The computer code DRAGON contains a collection of models which can simulate a nuclear reactor fuel assembly neutronic, photonic, electronic and positronic behaviours. It includes all of the functions that characterize a lattice cell code, namely: the interpolation of microscopic cross sections which are supplied by means of standard libraries; resonance self-shielding calculations in multidimensional geometries; multigroup and multidimensional neutron flux calculations which can take into account neutron leakage; transport-transport or transport-diffusion equivalence calculations as well as editing of condensed and homogenized nuclear properties for reactor calculations; isotopic depletion calculations and finally photons, electrons and positrons transport capabilities.

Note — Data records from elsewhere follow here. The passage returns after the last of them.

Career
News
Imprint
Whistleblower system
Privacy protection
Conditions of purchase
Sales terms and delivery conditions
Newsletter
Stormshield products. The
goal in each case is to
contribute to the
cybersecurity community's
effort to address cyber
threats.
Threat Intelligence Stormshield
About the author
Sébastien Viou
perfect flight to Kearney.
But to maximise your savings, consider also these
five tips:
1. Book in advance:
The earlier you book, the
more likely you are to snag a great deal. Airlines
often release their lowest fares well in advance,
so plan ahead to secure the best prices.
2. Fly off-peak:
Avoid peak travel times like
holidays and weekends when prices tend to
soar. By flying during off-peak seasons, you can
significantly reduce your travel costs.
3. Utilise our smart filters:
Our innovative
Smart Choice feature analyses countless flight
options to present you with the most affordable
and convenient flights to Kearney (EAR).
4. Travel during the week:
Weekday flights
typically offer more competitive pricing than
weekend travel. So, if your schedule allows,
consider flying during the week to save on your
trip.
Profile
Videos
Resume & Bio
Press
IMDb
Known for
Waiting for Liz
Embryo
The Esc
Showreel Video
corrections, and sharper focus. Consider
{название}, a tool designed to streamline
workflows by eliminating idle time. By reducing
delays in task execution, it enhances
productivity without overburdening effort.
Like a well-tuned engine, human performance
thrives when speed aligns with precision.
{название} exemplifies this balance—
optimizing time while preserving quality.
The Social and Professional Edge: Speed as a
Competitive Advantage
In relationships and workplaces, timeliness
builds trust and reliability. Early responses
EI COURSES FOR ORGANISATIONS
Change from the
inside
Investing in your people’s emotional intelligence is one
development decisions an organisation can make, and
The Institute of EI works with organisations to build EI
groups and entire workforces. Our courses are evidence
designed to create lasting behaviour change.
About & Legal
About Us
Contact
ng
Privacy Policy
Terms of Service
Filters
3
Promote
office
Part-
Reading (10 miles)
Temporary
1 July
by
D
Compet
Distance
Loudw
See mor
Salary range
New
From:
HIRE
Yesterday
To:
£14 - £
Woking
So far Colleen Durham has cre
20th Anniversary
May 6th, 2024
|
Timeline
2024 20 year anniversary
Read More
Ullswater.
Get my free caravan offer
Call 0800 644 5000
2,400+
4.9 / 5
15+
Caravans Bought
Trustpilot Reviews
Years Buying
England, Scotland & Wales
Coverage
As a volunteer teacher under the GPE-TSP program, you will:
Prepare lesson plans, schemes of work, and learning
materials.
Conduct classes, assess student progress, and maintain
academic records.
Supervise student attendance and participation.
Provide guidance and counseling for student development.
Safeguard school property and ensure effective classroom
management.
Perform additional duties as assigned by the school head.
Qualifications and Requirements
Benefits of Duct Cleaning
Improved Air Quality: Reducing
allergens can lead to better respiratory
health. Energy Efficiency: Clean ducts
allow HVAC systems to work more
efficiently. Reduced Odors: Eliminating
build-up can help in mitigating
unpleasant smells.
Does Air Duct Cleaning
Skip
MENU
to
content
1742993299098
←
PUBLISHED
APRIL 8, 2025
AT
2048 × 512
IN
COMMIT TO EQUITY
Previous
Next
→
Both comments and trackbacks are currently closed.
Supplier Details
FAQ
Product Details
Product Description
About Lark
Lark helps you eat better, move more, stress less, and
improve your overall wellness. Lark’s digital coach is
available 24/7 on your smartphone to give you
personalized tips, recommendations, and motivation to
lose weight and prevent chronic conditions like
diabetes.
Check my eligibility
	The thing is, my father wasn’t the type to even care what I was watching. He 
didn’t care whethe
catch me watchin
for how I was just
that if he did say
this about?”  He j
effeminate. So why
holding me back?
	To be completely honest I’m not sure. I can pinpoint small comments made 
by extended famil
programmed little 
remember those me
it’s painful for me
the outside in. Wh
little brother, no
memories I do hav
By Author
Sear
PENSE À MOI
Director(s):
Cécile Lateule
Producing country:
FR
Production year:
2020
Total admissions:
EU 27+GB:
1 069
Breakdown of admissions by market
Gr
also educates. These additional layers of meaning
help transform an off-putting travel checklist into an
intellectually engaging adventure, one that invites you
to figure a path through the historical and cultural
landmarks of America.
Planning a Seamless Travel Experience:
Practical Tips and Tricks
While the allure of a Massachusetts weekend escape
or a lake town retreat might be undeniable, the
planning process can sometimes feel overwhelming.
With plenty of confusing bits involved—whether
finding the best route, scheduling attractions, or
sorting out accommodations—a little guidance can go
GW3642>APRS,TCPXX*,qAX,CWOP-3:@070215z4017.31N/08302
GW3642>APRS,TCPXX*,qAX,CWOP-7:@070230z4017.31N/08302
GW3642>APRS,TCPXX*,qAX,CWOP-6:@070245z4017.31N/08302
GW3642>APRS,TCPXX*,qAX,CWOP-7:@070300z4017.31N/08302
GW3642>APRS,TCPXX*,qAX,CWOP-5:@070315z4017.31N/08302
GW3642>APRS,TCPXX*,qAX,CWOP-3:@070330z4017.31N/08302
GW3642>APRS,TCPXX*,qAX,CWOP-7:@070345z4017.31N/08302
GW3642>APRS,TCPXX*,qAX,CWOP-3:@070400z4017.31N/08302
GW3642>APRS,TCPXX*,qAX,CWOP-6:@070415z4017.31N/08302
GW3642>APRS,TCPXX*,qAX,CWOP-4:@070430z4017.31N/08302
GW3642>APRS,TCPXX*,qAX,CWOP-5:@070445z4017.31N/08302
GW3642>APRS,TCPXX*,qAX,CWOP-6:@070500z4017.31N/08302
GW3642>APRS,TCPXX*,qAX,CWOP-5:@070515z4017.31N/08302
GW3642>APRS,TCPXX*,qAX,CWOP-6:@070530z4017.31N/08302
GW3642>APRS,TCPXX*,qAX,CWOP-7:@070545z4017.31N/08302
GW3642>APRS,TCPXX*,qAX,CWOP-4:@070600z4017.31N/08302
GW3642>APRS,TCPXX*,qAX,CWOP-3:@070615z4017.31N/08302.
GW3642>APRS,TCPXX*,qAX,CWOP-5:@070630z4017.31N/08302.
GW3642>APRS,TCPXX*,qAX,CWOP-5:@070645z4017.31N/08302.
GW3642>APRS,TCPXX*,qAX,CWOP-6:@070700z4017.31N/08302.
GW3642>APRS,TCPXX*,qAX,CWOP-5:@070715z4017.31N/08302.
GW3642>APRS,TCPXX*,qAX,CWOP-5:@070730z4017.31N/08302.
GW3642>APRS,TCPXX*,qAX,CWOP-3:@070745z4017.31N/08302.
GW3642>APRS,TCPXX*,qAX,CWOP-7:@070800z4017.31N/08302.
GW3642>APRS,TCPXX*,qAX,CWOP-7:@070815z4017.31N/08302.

The code DRAGON contains a multigroup iterator conceived to control a number of different algorithms for the solution of the neutron transport equation. Each of these algorithms is presented in the form of a one-group solution procedure where the contributions from other energy groups are included in a source term. The current version of DRAGON contains many such algorithms. The SYBIL option which solves the integral transport equation using the collision probability method for simple one-dimensional (1--D) geometries (either plane, cylindrical or spherical) and the interface current method for 2--D Cartesian or hexagonal assemblies. The EXCELL, NXT and SALT options which solves the integral transport equation using the collision probability method for general 2--D geometries and for three-dimensional (3--D) assemblies. The MCCG option solves the integro-differential transport equation using the long characteristics method for general 2--D and 3--D geometries.
The execution of DRAGON is controlled by the CLE-2000 supervisor. It is modular and can be interfaced easily with other production codes.